Arandras blinked at her. “We go where?”
“The city registrar,” Mara said, as if speaking to a child. “Where they keep all the records. Citizenship lists… minutes of Consulate meetings… who owns what buildings…”
He shook his head.
“That Quill librarian told you where they are, right? All the noteworthy sorcerers in Anstice. So we go to the registrar and get some names. Who runs those places. How many people work there. How promptly they pay their taxes.” She shrugged. “Maybe we’ll find something useful.”
It seemed a long shot to Arandras. Senisha had only mentioned two buildings. There were bound to be more sorcerers in Anstice than that.
Then again, what else did he have to do for the rest of the day?
Senisha had given him streets and landmarks, but not addresses. It took them the rest of the morning to locate the buildings, find the marker stones by the gates, and make a note of the lot numbers. Neither seemed likely to conceal a nest of sorcerers. Ornamental cannons aside, the building on the eastern thoroughfare looked like just another tenement, albeit a particularly unattractive one; and the crumbling facade of the Illith road building, supposedly home to a circle of Bel Hennese, stood in rough, depressing contrast to the soaring blue-roofed residence next door.

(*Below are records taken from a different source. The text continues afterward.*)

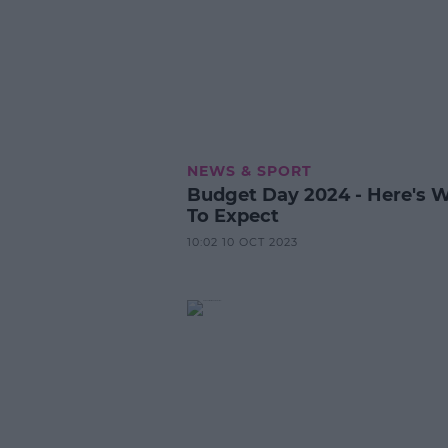
NEWS & SPORT
Budget Day 2024 - Here's 
To Expect
10:02 10 OCT 2023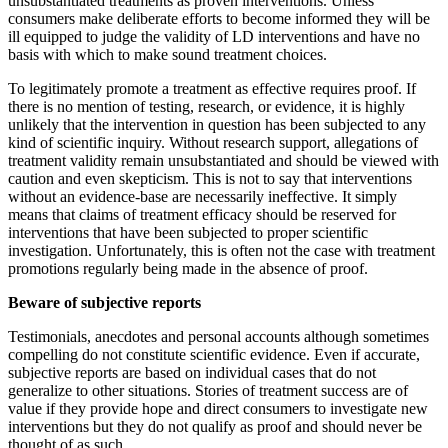
unsubstantiated treatments as proven interventions. Unless
consumers make deliberate efforts to become informed they will be
ill equipped to judge the validity of LD interventions and have no
basis with which to make sound treatment choices.
To legitimately promote a treatment as effective requires proof. If
there is no mention of testing, research, or evidence, it is highly
unlikely that the intervention in question has been subjected to any
kind of scientific inquiry. Without research support, allegations of
treatment validity remain unsubstantiated and should be viewed with
caution and even skepticism. This is not to say that interventions
without an evidence-base are necessarily ineffective. It simply
means that claims of treatment efficacy should be reserved for
interventions that have been subjected to proper scientific
investigation. Unfortunately, this is often not the case with treatment
promotions regularly being made in the absence of proof.
Beware of subjective reports
Testimonials, anecdotes and personal accounts although sometimes
compelling do not constitute scientific evidence. Even if accurate,
subjective reports are based on individual cases that do not
generalize to other situations. Stories of treatment success are of
value if they provide hope and direct consumers to investigate new
interventions but they do not qualify as proof and should never be
thought of as such.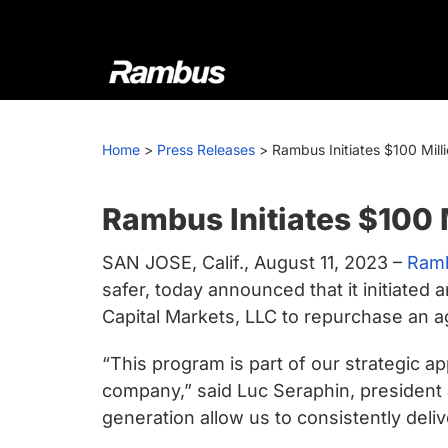
Skip
Skip
Skip
to
to
to
primary
main
footer
navigation
content
Rambus
At
Rambus,
Home
>
Press Releases
>
Rambus Initiates $100 Mil
we
create
cutting-
Rambus Initiates $100
edge
SAN JOSE, Calif., August 11, 2023 –
Ramb
semiconductor
safer, today announced that it initiate
and
Capital Markets, LLC to repurchase an a
IP
products,
“This program is part of our strategic a
providing
company,” said Luc Seraphin, president 
industry-
generation allow us to consistently deliv
leading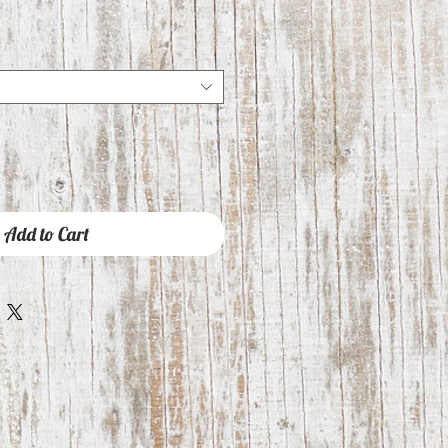
Add to Cart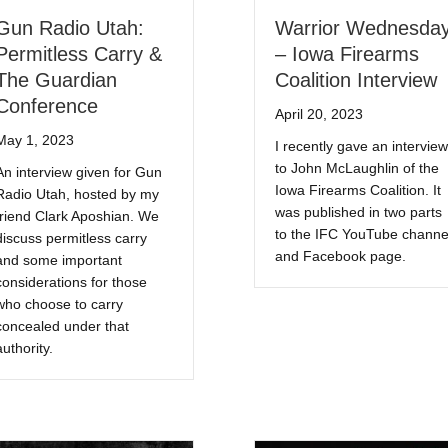
Gun Radio Utah:
Warrior Wednesda
Permitless Carry &
– Iowa Firearms
The Guardian
Coalition Interview
Conference
April 20, 2023
May 1, 2023
I recently gave an interview
to John McLaughlin of the
An interview given for Gun
Iowa Firearms Coalition. It
Radio Utah, hosted by my
was published in two parts
friend Clark Aposhian. We
to the IFC YouTube channe
discuss permitless carry
and Facebook page.
and some important
considerations for those
who choose to carry
concealed under that
authority.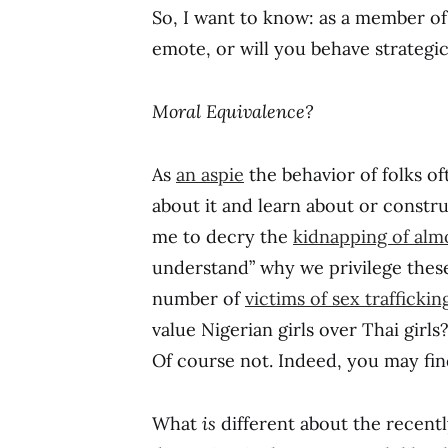
So, I want to know: as a member o
emote, or will you behave strategic
Moral Equivalence?
As
an aspie
the behavior of folks oft
about it and learn about or constr
me to decry the
kidnapping of almo
understand” why we privilege these
number of
victims of sex traffickin
value Nigerian girls over Thai girl
Of course not. Indeed, you may find
What
is
different about the recently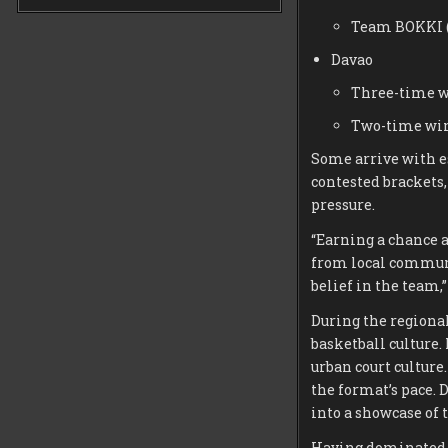
Team BOKKI 
Davao
Three-time w
Two-time win
Some arrive with es
contested brackets
pressure.
“Earning a chance a
from local communit
belief in the team,
During the regional
basketball culture.
urban court culture
the format’s pace. 
into a showcase of 
Having dominated o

By the time Arandras and Mara arrived at the city chambers, the single hand on the tower clock had passed its zenith and was beginning its slow afternoon descent. A winged leopard crouched above the chambers’ wide entrance, caught by the sculptor in mid-prowl, the doorway below more than twice Arandras’s height. He reached out and touched one of the massive iron doors as he passed, running his finger over the abstract design cut into its surface. The sun-warmed metal was hot to the touch, its grooves deep enough to swallow his finger past the first knuckle.